O concelho de Porto de Mós está representado por quatro equipas seniores nos campeonatos distritais masculinos de futsal. Juncalense e Mendiga lutam na Divisão de Honra, Dom Fuas e Juncalense B na 1.ª divisão. Ambas as competições vão ser retomadas neste início de maio e terminadas apenas com uma volta. Os atletas estiveram três meses praticamente parados e O Portomosense quis saber como é que os técnicos veem este regresso.

Jorge Branco (Xana), treinador do Juncalense, é sucinto na avaliação que faz acerca da opção tomada pela Associação de Futebol de Leiria (AFL) e diz apenas que discorda, mas não pode «fazer nada porque a associação é que manda». Os objetivos de início de época «foram por água abaixo» e neste momento o que o treinador deseja para a equipa é que «ganhe os cinco jogos» que tem ainda para disputar. Xana afirma que esta é uma «retoma totalmente atípica», já que os jogadores «estiveram completamente parados». «Temos que começar com muita cautela por causa das lesões que podem acontecer», refere.

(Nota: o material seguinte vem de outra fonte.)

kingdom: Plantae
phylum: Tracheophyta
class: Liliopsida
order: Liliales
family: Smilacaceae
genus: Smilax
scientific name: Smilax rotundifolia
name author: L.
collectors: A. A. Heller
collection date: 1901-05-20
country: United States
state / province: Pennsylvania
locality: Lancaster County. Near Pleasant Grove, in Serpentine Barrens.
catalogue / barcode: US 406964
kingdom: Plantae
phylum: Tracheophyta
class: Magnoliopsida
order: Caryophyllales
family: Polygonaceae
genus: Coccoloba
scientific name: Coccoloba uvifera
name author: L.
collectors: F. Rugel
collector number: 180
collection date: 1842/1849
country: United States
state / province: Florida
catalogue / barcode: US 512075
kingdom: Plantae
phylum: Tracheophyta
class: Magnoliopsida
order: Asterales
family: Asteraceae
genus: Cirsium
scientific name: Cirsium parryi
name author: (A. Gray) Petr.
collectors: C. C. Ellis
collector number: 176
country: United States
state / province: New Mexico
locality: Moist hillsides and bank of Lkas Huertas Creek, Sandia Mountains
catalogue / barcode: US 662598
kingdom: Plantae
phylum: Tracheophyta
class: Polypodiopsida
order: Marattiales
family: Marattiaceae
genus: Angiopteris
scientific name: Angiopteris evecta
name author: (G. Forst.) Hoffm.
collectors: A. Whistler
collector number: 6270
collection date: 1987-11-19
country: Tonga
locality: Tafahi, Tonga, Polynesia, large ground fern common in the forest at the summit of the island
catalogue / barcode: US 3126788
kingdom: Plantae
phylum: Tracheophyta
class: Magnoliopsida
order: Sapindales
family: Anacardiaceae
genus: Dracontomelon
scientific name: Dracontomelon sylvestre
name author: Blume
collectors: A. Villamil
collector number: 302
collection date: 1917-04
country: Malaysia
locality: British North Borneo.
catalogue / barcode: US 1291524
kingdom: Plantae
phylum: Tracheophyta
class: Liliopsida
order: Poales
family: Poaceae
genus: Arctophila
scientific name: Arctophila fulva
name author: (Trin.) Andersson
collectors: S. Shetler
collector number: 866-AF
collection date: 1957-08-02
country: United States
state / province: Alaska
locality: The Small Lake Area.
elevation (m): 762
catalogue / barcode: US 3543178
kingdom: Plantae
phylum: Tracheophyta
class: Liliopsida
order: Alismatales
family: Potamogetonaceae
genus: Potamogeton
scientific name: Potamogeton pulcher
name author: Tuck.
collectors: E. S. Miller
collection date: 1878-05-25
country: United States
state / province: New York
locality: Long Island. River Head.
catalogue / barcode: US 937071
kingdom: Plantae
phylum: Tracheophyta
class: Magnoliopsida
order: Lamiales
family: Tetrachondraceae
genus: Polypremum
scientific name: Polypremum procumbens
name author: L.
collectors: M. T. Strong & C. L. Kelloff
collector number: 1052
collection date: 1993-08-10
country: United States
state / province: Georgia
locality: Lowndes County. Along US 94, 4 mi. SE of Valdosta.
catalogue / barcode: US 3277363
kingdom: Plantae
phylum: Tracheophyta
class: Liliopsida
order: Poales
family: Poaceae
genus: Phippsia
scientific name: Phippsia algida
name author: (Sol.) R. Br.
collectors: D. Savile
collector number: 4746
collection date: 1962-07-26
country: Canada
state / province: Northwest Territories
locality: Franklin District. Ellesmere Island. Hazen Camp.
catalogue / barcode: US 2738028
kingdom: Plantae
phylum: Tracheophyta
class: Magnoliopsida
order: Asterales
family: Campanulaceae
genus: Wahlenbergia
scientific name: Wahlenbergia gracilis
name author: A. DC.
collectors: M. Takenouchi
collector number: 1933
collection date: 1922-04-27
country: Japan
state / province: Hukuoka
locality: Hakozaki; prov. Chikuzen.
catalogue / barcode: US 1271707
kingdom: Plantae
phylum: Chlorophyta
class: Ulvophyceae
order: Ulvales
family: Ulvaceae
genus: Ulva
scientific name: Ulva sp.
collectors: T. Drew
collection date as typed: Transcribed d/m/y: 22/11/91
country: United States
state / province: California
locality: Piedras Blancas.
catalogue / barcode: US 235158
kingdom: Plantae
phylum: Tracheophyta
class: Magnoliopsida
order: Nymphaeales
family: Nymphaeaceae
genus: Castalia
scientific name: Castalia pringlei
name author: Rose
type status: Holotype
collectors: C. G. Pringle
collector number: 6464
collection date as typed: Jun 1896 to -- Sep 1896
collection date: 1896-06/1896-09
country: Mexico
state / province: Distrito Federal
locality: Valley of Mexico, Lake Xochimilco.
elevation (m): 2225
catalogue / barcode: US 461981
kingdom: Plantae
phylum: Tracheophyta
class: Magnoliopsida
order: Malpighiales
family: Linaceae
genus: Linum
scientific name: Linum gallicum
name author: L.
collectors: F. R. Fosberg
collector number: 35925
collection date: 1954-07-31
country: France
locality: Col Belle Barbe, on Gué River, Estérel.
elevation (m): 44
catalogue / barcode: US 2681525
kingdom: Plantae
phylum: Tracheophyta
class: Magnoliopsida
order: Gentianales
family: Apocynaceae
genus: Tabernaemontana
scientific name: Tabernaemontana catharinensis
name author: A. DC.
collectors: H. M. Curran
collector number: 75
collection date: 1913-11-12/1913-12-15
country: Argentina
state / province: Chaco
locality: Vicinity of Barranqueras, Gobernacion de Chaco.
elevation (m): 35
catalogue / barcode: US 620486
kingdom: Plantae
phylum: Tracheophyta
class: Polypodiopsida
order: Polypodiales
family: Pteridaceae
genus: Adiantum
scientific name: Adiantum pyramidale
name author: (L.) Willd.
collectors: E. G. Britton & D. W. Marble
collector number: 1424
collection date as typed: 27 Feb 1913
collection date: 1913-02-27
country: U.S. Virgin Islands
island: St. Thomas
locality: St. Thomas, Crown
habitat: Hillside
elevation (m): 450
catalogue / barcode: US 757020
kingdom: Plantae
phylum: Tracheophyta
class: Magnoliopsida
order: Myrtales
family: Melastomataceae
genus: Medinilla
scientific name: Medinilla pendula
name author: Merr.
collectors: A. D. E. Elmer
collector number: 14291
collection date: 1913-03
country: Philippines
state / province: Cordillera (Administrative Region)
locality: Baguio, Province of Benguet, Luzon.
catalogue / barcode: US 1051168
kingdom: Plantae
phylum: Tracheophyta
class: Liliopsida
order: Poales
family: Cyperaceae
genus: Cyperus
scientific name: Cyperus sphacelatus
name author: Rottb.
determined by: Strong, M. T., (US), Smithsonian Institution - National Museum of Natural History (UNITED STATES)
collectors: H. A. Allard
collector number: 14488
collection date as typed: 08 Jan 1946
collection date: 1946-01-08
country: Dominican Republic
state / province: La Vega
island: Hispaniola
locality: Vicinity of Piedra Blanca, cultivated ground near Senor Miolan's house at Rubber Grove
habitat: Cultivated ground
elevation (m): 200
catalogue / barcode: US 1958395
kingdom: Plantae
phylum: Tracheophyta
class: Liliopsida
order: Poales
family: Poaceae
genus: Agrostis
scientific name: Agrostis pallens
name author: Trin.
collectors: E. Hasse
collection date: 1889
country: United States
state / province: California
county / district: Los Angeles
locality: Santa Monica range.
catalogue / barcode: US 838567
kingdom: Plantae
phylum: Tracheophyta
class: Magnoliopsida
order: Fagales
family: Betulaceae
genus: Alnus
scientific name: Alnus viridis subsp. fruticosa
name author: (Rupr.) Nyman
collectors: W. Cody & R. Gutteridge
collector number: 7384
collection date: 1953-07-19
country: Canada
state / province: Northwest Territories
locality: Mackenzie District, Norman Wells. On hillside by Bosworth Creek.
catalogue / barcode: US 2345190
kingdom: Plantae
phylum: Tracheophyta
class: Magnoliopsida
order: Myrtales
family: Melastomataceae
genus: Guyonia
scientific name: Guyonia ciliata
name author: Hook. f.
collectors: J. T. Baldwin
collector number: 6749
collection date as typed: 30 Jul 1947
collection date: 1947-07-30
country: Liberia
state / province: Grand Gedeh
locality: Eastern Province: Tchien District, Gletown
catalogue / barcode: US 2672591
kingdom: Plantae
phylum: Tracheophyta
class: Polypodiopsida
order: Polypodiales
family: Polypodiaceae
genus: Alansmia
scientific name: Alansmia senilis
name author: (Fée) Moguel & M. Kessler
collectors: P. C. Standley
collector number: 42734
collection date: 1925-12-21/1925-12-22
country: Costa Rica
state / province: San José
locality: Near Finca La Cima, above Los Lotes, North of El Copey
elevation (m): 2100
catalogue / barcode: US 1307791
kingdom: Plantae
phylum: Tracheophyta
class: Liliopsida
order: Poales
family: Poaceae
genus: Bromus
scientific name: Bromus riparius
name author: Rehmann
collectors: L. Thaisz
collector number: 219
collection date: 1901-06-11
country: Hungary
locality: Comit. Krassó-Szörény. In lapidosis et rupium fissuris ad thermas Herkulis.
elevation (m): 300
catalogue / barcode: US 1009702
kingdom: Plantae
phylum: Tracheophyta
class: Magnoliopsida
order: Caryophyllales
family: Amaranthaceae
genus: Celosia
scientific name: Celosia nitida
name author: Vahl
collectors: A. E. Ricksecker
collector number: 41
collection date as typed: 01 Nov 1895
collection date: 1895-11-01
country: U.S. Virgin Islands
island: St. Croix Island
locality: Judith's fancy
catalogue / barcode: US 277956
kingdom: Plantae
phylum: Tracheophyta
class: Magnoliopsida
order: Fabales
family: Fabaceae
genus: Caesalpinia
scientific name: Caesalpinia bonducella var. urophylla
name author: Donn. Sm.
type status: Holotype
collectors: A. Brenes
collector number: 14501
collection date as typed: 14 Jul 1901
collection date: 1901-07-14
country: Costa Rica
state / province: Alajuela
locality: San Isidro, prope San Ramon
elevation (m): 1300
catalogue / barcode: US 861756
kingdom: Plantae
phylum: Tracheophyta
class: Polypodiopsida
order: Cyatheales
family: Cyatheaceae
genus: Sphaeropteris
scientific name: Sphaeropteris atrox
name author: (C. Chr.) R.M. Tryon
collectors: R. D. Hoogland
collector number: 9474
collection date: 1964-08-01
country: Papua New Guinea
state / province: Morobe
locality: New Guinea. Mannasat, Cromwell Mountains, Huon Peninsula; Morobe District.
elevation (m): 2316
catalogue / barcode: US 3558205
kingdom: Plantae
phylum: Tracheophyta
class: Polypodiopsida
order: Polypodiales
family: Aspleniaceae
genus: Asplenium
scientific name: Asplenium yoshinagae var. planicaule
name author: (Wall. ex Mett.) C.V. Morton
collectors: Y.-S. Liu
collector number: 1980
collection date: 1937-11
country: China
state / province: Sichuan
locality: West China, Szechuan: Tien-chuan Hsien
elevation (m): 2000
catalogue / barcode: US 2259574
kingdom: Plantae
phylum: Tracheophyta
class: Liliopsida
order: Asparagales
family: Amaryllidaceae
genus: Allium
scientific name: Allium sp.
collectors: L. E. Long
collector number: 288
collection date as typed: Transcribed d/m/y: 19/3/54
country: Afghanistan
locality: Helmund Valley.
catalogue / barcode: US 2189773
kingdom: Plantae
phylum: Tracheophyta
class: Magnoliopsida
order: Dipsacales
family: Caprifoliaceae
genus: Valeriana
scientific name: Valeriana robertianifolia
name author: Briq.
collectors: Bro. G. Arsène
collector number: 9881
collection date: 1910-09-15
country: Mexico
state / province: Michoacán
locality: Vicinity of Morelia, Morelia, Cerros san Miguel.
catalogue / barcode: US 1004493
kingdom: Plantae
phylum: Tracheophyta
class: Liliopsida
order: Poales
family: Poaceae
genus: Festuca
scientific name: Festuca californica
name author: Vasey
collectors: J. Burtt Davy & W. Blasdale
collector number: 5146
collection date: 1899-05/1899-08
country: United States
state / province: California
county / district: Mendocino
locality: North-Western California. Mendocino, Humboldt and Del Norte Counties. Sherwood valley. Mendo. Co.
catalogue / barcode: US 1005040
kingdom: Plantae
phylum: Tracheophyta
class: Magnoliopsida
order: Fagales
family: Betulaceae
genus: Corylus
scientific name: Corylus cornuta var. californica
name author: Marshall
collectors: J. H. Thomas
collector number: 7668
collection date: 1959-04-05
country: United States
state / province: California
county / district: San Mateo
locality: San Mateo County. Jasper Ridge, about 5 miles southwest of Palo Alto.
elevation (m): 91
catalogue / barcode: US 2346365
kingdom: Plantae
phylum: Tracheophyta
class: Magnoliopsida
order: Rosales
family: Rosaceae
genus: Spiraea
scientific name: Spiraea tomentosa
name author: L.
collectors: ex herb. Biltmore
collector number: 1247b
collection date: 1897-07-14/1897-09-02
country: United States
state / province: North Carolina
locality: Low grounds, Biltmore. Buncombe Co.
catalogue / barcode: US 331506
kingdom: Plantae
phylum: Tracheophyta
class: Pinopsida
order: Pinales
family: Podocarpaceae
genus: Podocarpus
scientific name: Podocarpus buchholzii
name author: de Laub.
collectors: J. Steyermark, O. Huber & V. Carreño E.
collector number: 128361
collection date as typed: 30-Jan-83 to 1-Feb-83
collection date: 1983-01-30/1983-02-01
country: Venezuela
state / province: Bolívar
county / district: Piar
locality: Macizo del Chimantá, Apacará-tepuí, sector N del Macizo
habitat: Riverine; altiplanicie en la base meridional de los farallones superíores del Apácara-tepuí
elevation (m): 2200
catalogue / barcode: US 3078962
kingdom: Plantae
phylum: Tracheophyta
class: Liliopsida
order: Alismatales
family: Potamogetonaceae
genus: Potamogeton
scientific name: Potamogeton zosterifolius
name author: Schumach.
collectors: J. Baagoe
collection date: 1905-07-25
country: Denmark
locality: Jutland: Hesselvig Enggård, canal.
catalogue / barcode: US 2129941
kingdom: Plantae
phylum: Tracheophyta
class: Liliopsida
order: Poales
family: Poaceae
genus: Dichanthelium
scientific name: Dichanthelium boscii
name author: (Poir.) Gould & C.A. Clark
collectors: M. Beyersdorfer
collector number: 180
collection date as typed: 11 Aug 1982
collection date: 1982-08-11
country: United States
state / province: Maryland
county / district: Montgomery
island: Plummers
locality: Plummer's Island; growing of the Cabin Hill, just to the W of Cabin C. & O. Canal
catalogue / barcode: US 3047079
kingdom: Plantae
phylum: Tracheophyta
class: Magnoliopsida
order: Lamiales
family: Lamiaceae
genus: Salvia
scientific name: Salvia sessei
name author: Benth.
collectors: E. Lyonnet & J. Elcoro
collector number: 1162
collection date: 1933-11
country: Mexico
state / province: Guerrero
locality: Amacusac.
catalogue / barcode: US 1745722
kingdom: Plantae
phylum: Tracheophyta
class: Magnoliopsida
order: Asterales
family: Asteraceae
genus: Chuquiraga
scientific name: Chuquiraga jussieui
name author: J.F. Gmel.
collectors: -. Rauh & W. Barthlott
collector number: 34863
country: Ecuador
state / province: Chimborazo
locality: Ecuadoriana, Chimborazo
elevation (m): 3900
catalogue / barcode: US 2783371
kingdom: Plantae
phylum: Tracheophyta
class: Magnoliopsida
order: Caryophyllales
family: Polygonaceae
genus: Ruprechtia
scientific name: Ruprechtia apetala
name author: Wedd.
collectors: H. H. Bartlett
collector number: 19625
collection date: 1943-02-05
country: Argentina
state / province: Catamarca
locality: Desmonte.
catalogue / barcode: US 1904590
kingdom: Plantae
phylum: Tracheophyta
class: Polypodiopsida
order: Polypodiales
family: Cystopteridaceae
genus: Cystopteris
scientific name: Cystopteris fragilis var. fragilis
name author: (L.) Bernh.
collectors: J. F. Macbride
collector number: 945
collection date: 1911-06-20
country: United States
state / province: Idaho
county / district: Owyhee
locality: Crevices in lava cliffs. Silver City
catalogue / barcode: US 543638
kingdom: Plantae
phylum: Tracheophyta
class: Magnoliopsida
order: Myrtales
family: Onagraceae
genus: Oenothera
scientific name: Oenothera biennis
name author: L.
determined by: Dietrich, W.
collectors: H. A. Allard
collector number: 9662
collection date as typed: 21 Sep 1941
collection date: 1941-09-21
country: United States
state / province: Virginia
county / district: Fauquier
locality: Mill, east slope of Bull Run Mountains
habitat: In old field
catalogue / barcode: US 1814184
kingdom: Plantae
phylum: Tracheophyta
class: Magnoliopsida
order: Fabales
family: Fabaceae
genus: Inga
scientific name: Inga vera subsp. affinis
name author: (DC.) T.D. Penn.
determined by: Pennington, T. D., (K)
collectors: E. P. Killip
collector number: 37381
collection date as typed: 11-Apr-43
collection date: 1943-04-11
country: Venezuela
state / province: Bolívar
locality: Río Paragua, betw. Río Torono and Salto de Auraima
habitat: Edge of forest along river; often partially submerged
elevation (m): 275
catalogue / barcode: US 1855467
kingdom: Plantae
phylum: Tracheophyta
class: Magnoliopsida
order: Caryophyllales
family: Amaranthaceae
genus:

As lesões são também uma preocupação para Luís Mota, o novo técnico da Mendiga, que antes de iniciar os treinos diz ter tido uma conversa com os atletas «para tentar perceber o que é que, neste período, fizeram ao nível físico. E há grandes diferenças, há atletas que treinaram praticamente todos os dias, todas as semanas, e outros que não fizeram nada», revela. Assim, afirma que o seu primeiro objetivo, antes de qualquer outro, é «proteger os atletas para que não haja lesões». Depois, pretende que a equipa faça «o melhor possível, sendo que o mínimo é não descer de divisão». Para si, jogar o campeonato apenas numa volta é «um mal menor, até porque a AFL tem que cumprir prazos que a Federação impõe», no entanto mostra-se descontente com o pouco tempo entre o reinício dos treinos e o primeiro jogo (que no seu caso será a 1 de maio): «Acho que não se está a pensar muitos nos atletas, que são o mais importante. Não podemos concordar com dar-se apenas 15 dias [para treinar] e iniciar logo as competições», esclarece.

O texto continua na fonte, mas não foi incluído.